I have a lot of issues with the term "AGI". I would redefine it.
People say that we're heading towards artificial general intelligence (AGI), but by that most people actually usually mean machine human-level intelligence (MHI) instead, a machine that is performing human digital or/and physical tasks as good as humans. And by artificial superintelligence (ASI), people mean machine superhuman intelligence (MSHI), that is even better than humans at human tasks.
I think lot's of research goes towards very specialized machine narrow intelligences (MNI), which are very specialized and often superhuman in very specific tasks, such as playing games (AlphaZero), protein folding (AlphaFold), and a lot of research also goes towards machine general intelligence (MGI), which will be much more general than human intelligence (HI), because humans are IMO very specialized biological systems in our evolutionary niche, in our everyday tasks and mathematical abilities, and other organisms are differently specialized, even tho we still share a lot. Plus there is just some overlap between biological and machine intelligence.
And I wonder how if the emerging reasoning systems like o3 are becoming actually more similar to humans, or more alien compared to humans, as they might better adapt to novelty and be more general than previous AI systems, which might bring them closer to humans, but in slightly different ways than humans. They may be able to do selfcorrecting chain of thought search endlessly, which is better for a lot of tasks, and big part of this is big part of human cognition I think, but humans still work differently.
I think that generality of an intelligent system is a spectrum, and each system has differently general capabilities over different families of tasks than other ones, which we can see with all the current machine and biological intelligences, that are all differently general over different families of tasks. That's why "AGI" feels much more continuous than discrete to me, and over which families of tasks you generalize matters too I think.
The Chollet's definition of intelligence as the efficiency with which you operationalize past information in order to deal with the future, which can be interpreted as a conversion ratio, is really good I think, and his ARC-AGI benchmark, that tries to test for some degree of generality, trying to test for the ability to abstract over and recombine some atomic core knowledge priors, to prevent naive pattern memorization and retrieval being successful.
And I really wonder if scoring well on ARC-AGI actually generalizes outside the ARC domain to all sorts of tasks where humans are superior, or where humans are terrible but machines are superior, or where other biological systems are superior, or where everyone is terrible for now. I would suspect so, but maybe not? In software engineering, o1 seems ot be better just sometimes? What's happening there? I want more benchmarks!
Pre-o1 LLMs are technically super surface level knowledge generalists, lacking technical depth, but having bigger overview of the whole internet than any human, knowing high level correlations of the whole internet, even tho their representations are more brittle than human brain's. But we're much better in agency, in some cases in generality, we can still do more abstract math more, etc., we're better in our evolutionary niche. But for example AlphaZero destroyed us in chess.
Also according to some old definitions of AGI, existing AI systems have been AGI for a long time, because it can have a general discussion about basically almost anything (except lacking narrow niche field specific knowledge and skills, lack of agency, lack of adapting to novelty, etc.).

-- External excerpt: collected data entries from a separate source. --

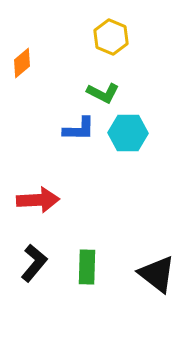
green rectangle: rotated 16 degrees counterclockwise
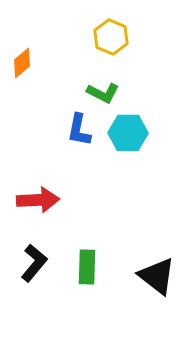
blue L-shape: moved 1 px down; rotated 100 degrees clockwise
black triangle: moved 2 px down
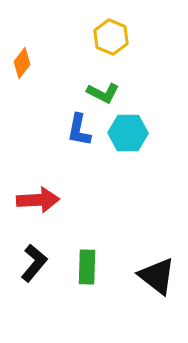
orange diamond: rotated 12 degrees counterclockwise
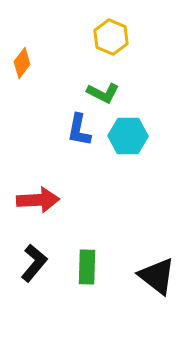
cyan hexagon: moved 3 px down
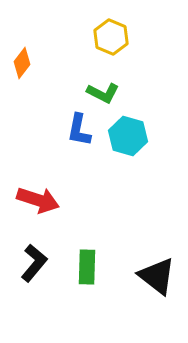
cyan hexagon: rotated 15 degrees clockwise
red arrow: rotated 21 degrees clockwise
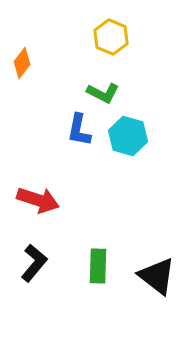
green rectangle: moved 11 px right, 1 px up
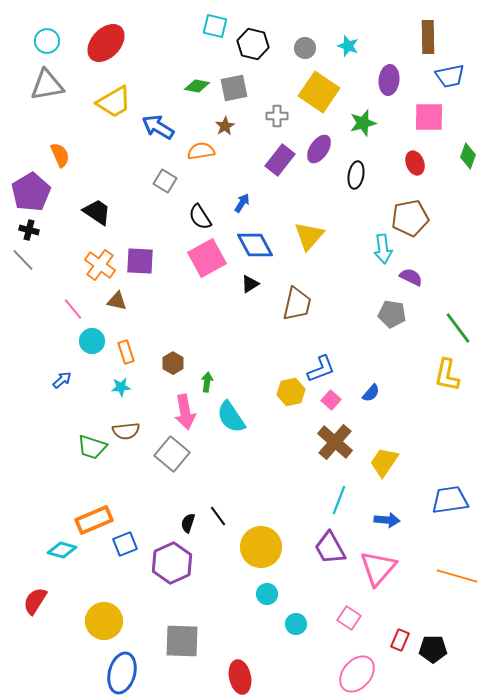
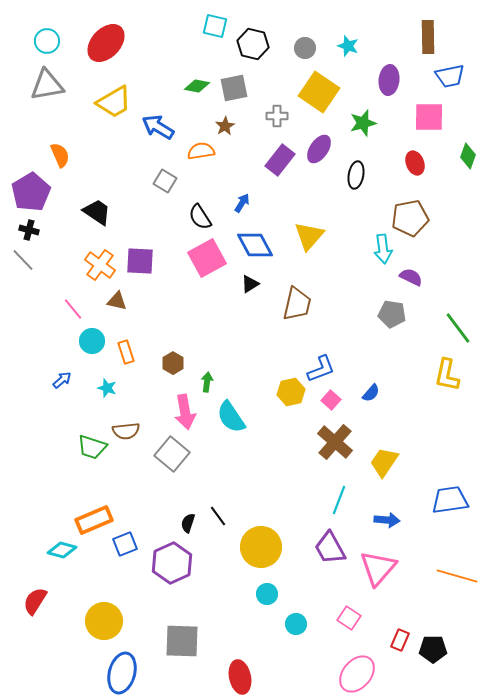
cyan star at (121, 387): moved 14 px left, 1 px down; rotated 24 degrees clockwise
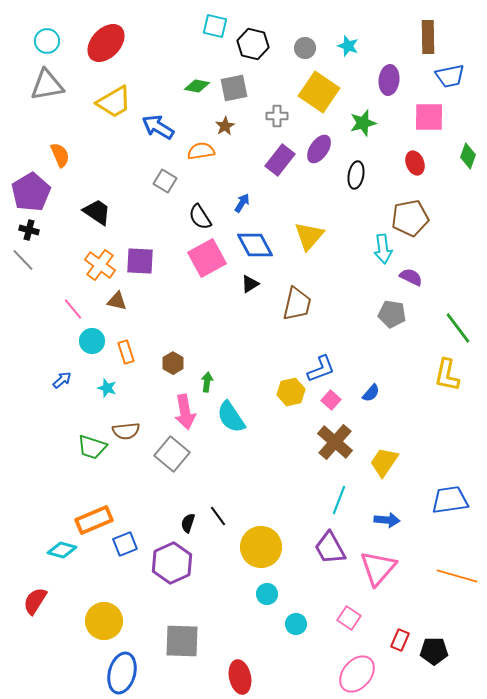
black pentagon at (433, 649): moved 1 px right, 2 px down
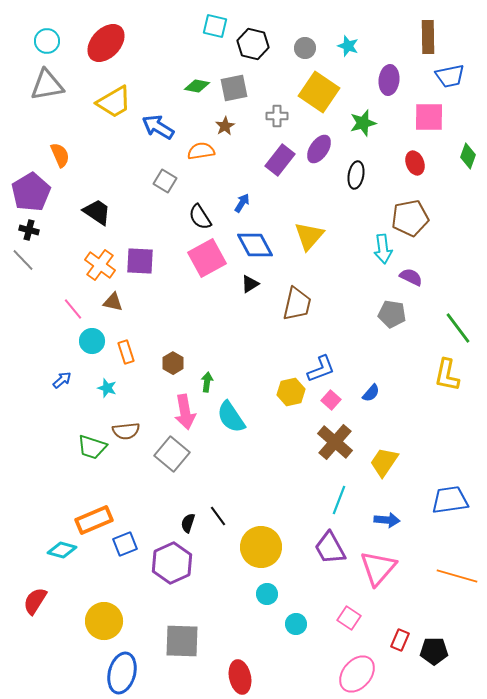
brown triangle at (117, 301): moved 4 px left, 1 px down
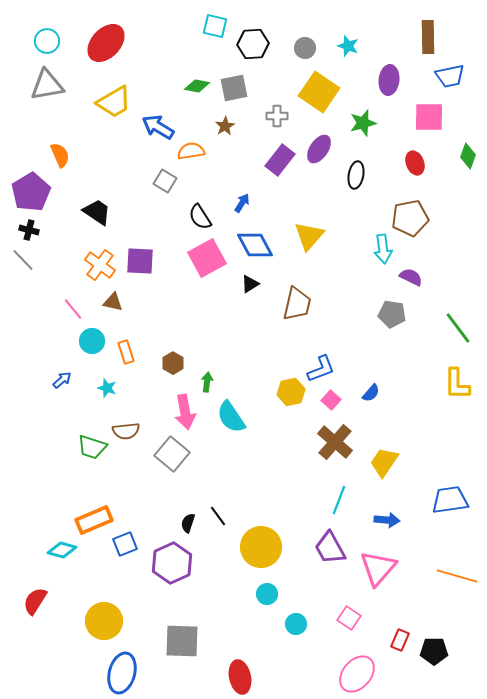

Or if we take the AIXI definition of AGI, then a fully general AGI is impossible in practice, as that's not computable, and you can only approximate it, since AIXI it considers all possible explanations (programs) for its observations and past actions and chooses actions that maximize expected future rewards across all these explanations, weighted by their simplicity (shortness) (Occam's razor).
And AIXI people argue that humans and AI systems try to approximate AIXI in their more narrow domains and take all sorts of cognitive shortcuts to be actually practical and not take infinite time and resources to decide.
And soon we might create some machine-biology hybrids as well. Then we should maybe start calling it carbon based intelligence (CI) and silicon based intelligence (SI) and carbon and silicon based intelligences (CSI).